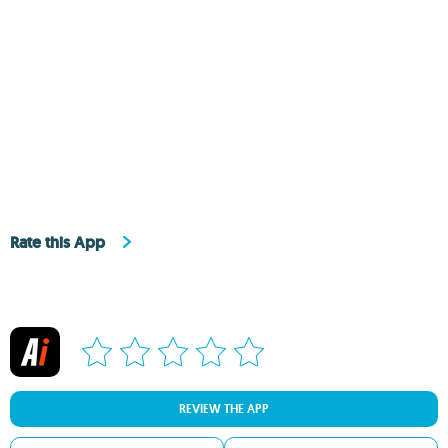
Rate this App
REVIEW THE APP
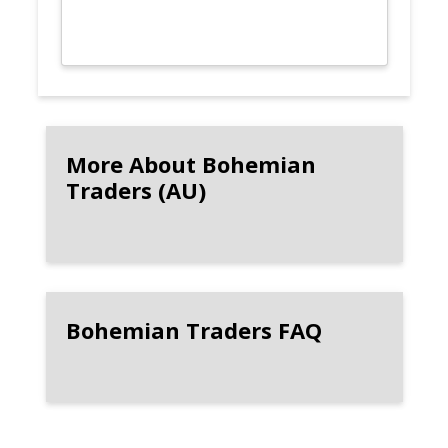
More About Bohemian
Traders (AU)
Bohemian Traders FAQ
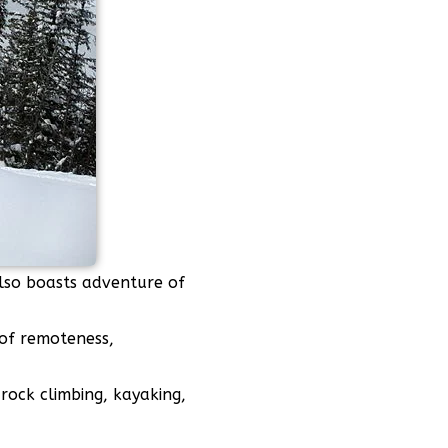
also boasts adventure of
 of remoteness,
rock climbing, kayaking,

* * *

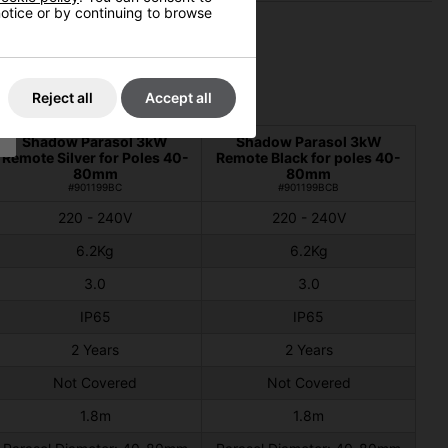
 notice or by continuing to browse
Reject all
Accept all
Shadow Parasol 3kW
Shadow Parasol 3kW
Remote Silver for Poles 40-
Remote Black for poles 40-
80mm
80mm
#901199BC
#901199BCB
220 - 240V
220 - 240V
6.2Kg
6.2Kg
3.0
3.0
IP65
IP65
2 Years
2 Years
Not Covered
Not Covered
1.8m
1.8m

==

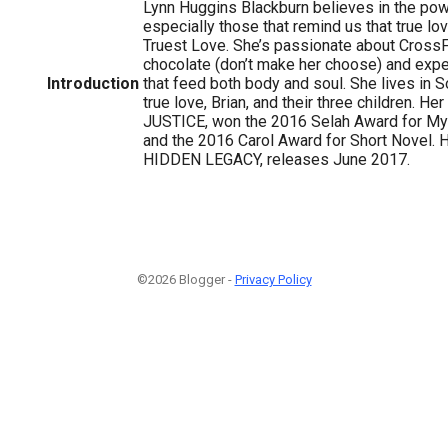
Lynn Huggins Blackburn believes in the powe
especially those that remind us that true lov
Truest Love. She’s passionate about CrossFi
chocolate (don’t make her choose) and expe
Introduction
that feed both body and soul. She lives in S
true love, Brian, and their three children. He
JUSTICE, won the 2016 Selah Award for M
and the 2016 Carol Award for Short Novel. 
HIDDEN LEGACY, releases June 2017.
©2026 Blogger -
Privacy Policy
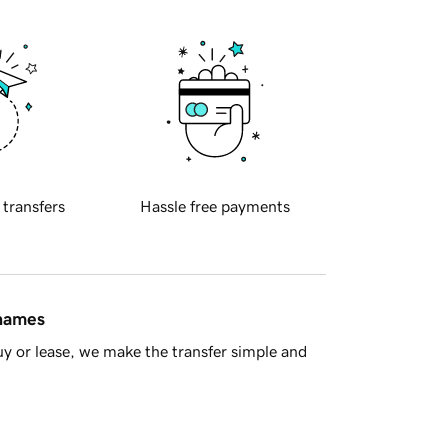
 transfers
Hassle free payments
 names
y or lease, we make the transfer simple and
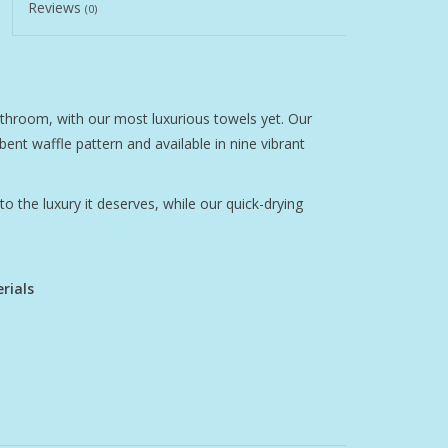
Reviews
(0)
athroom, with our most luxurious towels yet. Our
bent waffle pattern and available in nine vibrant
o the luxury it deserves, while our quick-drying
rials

WHAT TO PRODUCE: Look through the entries for the string "Award". Every line that has it belongs in the answer.

EXERCISE RESPONSE:
JUSTICE, won the 2016 Selah Award for M
and the 2016 Carol Award for Short Novel. 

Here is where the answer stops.